A Web of Air
- Author: Philip Reeve
- Language: English
- Series: Fever Crumb Series
- Genre: Steampunk
- Publisher: Scholastic Corporation
- Publication date: April 2010
- Publication place: United Kingdom
- Media type: Print (hardback)
- Pages: 285 pages
- Preceded by: Fever Crumb
- Followed by: Scrivener's Moon

= A Web of Air =

2010 young-adult novel by Philip Reeve

A Web of Air is a young adult post-apocalyptic science fiction novel by British writer Philip Reeve. It is the second book in the Fever Crumb series, a prequel series to the Mortal Engines Quartet. It was published on 5 April 2010.

==Synopsis==
The clever young engineer, Fever Crumb, is swept up in a race to build a flying machine. Her mysterious companion is a boy who talks to Angels. Powerful enemies will kill to possess their new technology-or to destroy it.

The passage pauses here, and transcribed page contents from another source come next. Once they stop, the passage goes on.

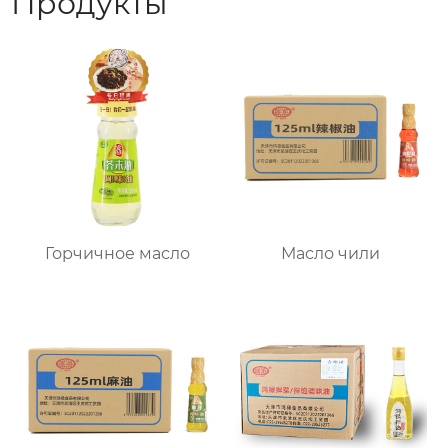
Продукты
Горчичное масло
Масло чили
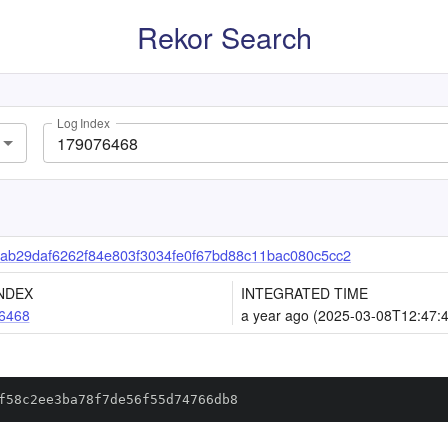
Rekor Search
Log Index
b29daf6262f84e803f3034fe0f67bd88c11bac080c5cc2
NDEX
INTEGRATED TIME
6468
a year ago (2025-03-08T12:47:
f58c2ee3ba78f7de56f55d74766db8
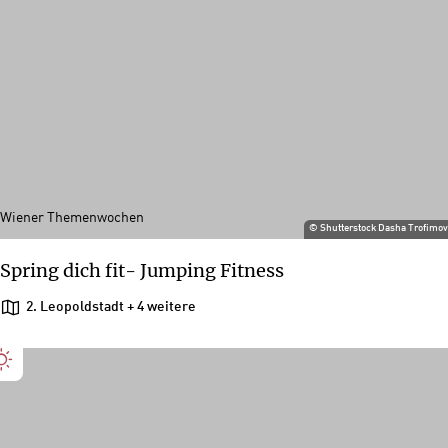
Wiener Themenwochen
©
Shutterstock Dasha Trofimo
Spring dich fit- Jumping Fitness
2. Leopoldstadt
+ 4 weitere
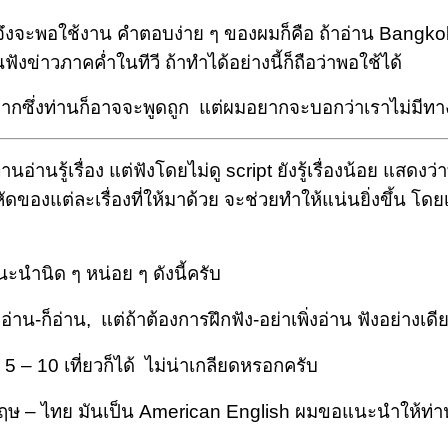
พอใช้งาน คำตอบง่าย ๆ ของผมก็คือ ถ้าอ่าน
Bangko
งข่าวภาคค่ำในทีวี ถ้าทำได้อย่างนี้ก็ถือว่าพอใช้ได้
่งท่านก็อาจจะพูดถูก แต่ผมอยากจะบอกว่าเราไม่มีทางอื่
ู้เรื่อง แต่ฟังโดยไม่ดู script ยังรู้เรื่องน้อย แสดงว่าท
ของแต่ละเรื่องที่ให้มาด้วย จะช่วยทำให้แน่นยิ่งขึ้น โดยเ
ะนำนิด ๆ หน่อย ๆ ดังนี้ครับ
อ่าน-ก็อ่าน, แต่ถ้าต้องการฝึกฟัง-อย่าเพิ่งอ่าน ฟังอย่างเด
ช่น 5 – 10 เที่ยวก็ได้ ไม่น่าเกลียดหรอกครับ
ษ – ไทย มันเป็น American English ผมขอแนะนำให้ท่านเปิ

A Web of Air is the sequel to Fever Crumb, the story set centuries before Mortal Engines that tells how great cities begin to build giant engines to make their first predatory journeys across the wastelands. It is set in Mayda, a city established in an atomic bomb crater off of mainland Portugal.

== Reception ==

Kirkus Reviews called the book "Imaginative, inventive and exciting."